* [SOURCE TEXT]

    Notable takeaway:

    If Trump follows through with his threats to hit all Mexican imports with a 5 percent tariff, the overall cost of the trade war will exceed the cost of the 1993 tax hikes signed by then-President Bill Clinton, when measured as a percentage of gross domestic product (GDP). If he escalates things further and hits all Chinese and Mexican imports with 25 percent tariffs—which he has threatened to do—it would be the biggest tax increase on Americans since the Lyndon B. Johnson administration.

    If you thought “tax and spend” was bad, wait until you see what “tax and cut spending” looks like.

  14. Ken_L says:

    I still think this is nothing but his latest bit of chest-beating to impress the cult, like his threat to close the border, which was even stupider. To judge from comments at places like Breitbart, it’s worked a treat.

    Watch for Pence and Pompeo to report great progress in their talks with the Mexicans, following which Trump will grudgingly agree to ‘defer’ his tariffs.

  15. gVOR08 says:

    Pissing off our allies, kowtowing to Putin, allowing AGW to continue, separating families and allowing children to die, lying about everything every day, accepting bribes, praising fascists; it’s all fun and games until somebody’s corporate sponsors might take a hit.

  16. Matt says:

    @Mister Bluster: They are still used extensively in the aftermarket performance car markets. Your link is a bit excessively critical of carbs in general. My modified early 70s “muscle” car would start up during sub zero ambient air days with just a few pumps of the gas prior to turning the key. The knowledge of how to setup a carb properly is not something many have and makes all the difference.

    Basically EFI systems are complicated and costly to setup in comparison to carbs. Hell Nascar only made the switch to EFI in 2012.

* [DATA]
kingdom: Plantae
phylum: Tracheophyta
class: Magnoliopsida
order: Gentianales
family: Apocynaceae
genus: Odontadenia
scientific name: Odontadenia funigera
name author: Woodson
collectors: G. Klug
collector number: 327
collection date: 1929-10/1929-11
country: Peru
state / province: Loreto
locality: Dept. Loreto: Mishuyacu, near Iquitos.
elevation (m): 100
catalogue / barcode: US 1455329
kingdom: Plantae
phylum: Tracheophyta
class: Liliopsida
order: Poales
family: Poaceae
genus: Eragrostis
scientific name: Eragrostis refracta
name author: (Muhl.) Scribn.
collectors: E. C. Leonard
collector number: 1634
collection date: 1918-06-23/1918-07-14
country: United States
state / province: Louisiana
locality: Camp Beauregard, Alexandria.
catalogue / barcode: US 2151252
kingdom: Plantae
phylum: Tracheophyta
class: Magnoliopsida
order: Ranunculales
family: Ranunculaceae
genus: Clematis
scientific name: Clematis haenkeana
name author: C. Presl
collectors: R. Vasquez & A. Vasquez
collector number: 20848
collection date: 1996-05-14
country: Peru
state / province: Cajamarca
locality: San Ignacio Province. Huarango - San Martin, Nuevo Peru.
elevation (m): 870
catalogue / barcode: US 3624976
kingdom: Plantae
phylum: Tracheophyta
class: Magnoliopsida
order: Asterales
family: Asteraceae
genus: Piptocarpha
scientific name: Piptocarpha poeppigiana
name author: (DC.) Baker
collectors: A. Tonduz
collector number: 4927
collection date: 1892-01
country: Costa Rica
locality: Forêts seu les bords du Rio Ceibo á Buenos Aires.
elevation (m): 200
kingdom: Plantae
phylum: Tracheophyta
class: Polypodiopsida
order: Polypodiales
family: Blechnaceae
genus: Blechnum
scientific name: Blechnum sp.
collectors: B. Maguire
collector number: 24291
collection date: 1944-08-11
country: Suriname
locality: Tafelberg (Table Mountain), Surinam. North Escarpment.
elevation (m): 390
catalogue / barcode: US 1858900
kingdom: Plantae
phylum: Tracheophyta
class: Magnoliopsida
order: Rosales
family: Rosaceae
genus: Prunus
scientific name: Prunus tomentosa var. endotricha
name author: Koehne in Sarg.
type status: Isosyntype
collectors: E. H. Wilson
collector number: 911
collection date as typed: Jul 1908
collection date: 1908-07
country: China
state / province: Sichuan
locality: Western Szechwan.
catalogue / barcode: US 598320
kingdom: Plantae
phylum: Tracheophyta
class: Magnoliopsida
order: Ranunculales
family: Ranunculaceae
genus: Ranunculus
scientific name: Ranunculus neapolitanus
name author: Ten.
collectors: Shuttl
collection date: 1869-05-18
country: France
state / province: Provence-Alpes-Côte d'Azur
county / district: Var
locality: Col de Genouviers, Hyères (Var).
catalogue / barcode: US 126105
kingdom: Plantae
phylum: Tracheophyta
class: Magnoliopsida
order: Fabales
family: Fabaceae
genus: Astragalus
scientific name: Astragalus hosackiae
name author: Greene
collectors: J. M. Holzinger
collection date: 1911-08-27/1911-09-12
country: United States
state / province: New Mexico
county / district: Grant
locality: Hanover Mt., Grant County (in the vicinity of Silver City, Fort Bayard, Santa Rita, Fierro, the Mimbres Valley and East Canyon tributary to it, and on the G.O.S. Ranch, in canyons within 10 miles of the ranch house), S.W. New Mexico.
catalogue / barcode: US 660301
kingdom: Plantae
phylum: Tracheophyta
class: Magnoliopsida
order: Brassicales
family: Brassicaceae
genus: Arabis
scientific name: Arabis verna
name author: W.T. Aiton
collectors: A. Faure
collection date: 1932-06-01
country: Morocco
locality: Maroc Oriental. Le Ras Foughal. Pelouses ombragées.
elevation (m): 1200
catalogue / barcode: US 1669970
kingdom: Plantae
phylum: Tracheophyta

* [PROMPT A] According to the source text, in what year did Nascar switch to EFI?
* [PROMPT B] Summarize the source text in three sentences.
* [PROMPT C] Restate the passage of the source text that opens with the words "If Trump follows" and closes with "B. Johnson administration.", swapping "Mexican" for "Canadian".

* [RESPONSE A] 2012

* [RESPONSE B] A 5 percent tariff on all Mexican imports would make the trade war cost more than the 1993 tax hikes signed by Bill Clinton as a percentage of GDP, and 25 percent tariffs on all Chinese and Mexican imports would be the biggest tax increase on Americans since the Lyndon B. Johnson administration. The commenter Ken_L calls the tariff threat chest-beating to impress the cult and predicts that Trump will grudgingly agree to "defer" the tariffs after Pence and Pompeo report great progress in talks with the Mexicans. The commenter Matt says carbs are still used extensively in aftermarket performance car markets and that EFI systems are complicated and costly to set up by comparison.

* [RESPONSE C]
If Trump follows through with his threats to hit all Canadian imports with a 5 percent tariff, the overall cost of the trade war will exceed the cost of the 1993 tax hikes signed by then-President Bill Clinton, when measured as a percentage of gross domestic product (GDP). If he escalates things further and hits all Chinese and Canadian imports with 25 percent tariffs—which he has threatened to do—it would be the biggest tax increase on Americans since the Lyndon B. Johnson administration.